終章 彼は忘れない

5-1 彼は忘れない

「次は、終点、館森市。館森市です」

「ほら、詳。起きて。着いたわよ」

「んん……」


 電車のアナウンスと貴理の声を聞いて目を覚ます。

 どうやら寝入ってしまったようだ。

 2人で電車を降り、見慣れない駅構内を通って改札を抜ける。

 すると、眼前に新鮮な景色が広がった。


「知らない街、か……」


 長い梅雨が上がり、気温が急上昇してジメジメとした不快な空気がまとわりつく中、俺は貴理とともに館森市にある共同墓地を訪れることにした。

 駅から出た俺の視界に入ってくるのは、住宅、道路、商店街等、1つ1つは大したことない、いつも街で見るものばかりだ。

 それでも、組み合わされば全く違う色合いを見せる。

 朱莉が、最期の時を過ごした街だ。

 実は、こんなに遠出するのは人生初だったこともあり、なんだか少しドキドキしてきてしまう。

 一瞬、自分の置かれている状況を忘れてしまうくらいだ。


「さ、お姉ちゃんに会いに行くわよ」


 黙って貴理に先導されながら、目的の場所を目指す。

 途中にあった花屋でお供え物の花を買いながら、危なげなく墓地までたどり着いた。

 とある墓の前で、黙って祈りをささげる。


「……朱莉、来るのが遅くなってごめんな」


 墓標に書かれている文字は『渡谷家之墓』。

 貴理から聞いたところ、どうやら朱莉の家はずっとシングルマザーだったらしく、1年前に母親が再婚して今の名字になったようだ。
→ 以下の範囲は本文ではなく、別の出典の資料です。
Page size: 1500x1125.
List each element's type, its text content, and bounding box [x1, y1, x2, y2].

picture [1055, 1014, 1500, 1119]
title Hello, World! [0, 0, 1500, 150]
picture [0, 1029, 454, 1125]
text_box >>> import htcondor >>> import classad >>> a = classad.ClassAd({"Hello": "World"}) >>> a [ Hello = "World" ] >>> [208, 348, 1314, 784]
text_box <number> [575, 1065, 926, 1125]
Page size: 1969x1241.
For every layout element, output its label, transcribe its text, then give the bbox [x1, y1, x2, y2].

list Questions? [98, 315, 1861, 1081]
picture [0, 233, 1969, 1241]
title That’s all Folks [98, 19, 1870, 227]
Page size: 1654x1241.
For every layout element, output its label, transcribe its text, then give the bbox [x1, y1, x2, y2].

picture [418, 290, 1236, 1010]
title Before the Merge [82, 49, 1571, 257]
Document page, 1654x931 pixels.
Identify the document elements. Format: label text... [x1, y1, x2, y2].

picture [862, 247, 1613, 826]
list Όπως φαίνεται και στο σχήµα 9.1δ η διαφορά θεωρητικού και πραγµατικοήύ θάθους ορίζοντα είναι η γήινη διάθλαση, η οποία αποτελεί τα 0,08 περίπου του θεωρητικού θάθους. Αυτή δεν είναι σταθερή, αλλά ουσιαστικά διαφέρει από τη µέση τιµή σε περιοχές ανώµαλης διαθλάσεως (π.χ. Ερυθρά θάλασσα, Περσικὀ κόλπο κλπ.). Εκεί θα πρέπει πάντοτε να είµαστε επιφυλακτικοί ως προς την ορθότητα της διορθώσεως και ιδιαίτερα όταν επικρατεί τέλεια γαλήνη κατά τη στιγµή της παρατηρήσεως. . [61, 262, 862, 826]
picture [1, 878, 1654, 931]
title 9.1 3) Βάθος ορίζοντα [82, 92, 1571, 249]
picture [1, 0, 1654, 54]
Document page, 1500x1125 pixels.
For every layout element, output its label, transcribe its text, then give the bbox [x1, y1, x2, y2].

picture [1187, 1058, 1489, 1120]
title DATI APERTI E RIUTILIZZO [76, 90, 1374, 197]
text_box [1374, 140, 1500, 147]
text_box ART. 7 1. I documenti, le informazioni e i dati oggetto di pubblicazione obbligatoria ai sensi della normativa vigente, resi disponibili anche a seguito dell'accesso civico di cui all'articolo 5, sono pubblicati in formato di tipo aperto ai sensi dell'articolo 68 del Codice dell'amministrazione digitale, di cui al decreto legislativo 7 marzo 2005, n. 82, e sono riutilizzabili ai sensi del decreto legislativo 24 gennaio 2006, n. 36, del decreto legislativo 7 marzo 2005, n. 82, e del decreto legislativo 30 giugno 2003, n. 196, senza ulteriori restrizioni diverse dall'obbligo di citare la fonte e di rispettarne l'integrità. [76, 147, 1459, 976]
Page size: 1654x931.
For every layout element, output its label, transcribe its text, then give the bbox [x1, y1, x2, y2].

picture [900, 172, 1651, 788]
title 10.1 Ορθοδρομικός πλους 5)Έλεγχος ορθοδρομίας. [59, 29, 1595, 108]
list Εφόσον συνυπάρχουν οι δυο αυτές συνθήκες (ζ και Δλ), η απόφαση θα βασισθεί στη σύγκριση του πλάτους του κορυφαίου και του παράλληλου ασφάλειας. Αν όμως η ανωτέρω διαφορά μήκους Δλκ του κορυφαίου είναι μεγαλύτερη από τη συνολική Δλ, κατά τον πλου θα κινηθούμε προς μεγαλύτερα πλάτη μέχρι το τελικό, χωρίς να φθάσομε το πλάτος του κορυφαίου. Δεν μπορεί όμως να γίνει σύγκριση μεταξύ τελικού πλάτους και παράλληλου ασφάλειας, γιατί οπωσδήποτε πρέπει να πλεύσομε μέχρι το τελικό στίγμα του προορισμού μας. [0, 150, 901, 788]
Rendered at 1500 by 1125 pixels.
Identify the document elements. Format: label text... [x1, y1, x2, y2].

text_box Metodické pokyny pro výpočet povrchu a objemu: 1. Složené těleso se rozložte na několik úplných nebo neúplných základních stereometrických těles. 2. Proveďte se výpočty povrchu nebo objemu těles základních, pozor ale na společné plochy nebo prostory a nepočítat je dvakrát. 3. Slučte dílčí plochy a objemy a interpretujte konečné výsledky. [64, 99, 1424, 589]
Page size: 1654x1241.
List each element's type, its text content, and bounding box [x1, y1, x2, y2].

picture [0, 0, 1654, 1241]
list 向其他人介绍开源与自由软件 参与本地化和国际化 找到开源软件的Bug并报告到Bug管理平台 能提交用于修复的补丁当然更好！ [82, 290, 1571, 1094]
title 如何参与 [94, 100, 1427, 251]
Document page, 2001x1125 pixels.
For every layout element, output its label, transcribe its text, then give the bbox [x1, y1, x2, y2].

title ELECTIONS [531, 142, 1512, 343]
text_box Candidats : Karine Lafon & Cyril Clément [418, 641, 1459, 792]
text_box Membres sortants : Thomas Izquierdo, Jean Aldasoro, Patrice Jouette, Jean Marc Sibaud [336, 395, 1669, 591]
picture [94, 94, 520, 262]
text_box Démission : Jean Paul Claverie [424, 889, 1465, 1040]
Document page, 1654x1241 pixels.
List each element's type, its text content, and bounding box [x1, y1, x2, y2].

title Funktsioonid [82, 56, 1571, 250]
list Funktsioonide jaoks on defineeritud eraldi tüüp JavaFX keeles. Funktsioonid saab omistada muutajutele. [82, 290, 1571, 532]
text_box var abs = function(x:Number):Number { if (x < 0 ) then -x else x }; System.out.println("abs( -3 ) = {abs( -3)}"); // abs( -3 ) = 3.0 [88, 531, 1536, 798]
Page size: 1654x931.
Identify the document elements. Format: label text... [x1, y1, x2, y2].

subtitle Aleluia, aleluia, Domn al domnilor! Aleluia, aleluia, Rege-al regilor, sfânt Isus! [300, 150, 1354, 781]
 朱莉が亡くなったのはその前で、母方の家族の墓に入ったということらしい。

 ……随分と、長くなってしまった。


「色々あったけど……俺、これから頑張るからさ。見守っててくれよ」

『仕方ないなぁ、詳は!』

「必ず、約束は果たすから……そしたら、ここに色々な現象を説明しに来るな。楽しみだろ?」

『うん。待ってる』


 苦笑いする俺に対し、あの雨の日に見せたような、朱莉の眩しい笑顔が脳裏に浮かぶ。

 真夏の太陽を思わせる、光量と熱量をもった笑みだ。

 なんとなく、朱莉ならこう言って笑うだろうという気がした。


「そんなこと言ってるけど……あんた院試は大丈夫なの?」


 朱莉に報告をしていた俺に対し、貴理が横から水を差す。

 向けられるジト目は、今までの俺の生活を知っているからこその疑惑の視線だ。


「大丈夫じゃない」

「それじゃ、どうやって受かるのよ!」


 頬を膨らませる貴理に対し、肩をすくめてみせた。


「……最悪、留年してでもどうにかするさ。もう俺は、躊躇しない」

「そう……」


 貴理は一旦目を閉じると、優し気な微笑みを向けてくる。

 あの後から、貴理の態度はずいぶんと柔らかくなった。


「じゃあ、頑張らなくちゃね、詳!」


 ニッコリと明るく笑う貴理の顔が、あの頃の朱莉を思い出させる。

 近頃は、似ているなと思うことが多くなった。やはり姉妹だ。

 全てを過去にする万能の時間の波でも、風化出来ないものがある。

 ――俺はもう二度と、彼女の笑みを忘れることはないだろう。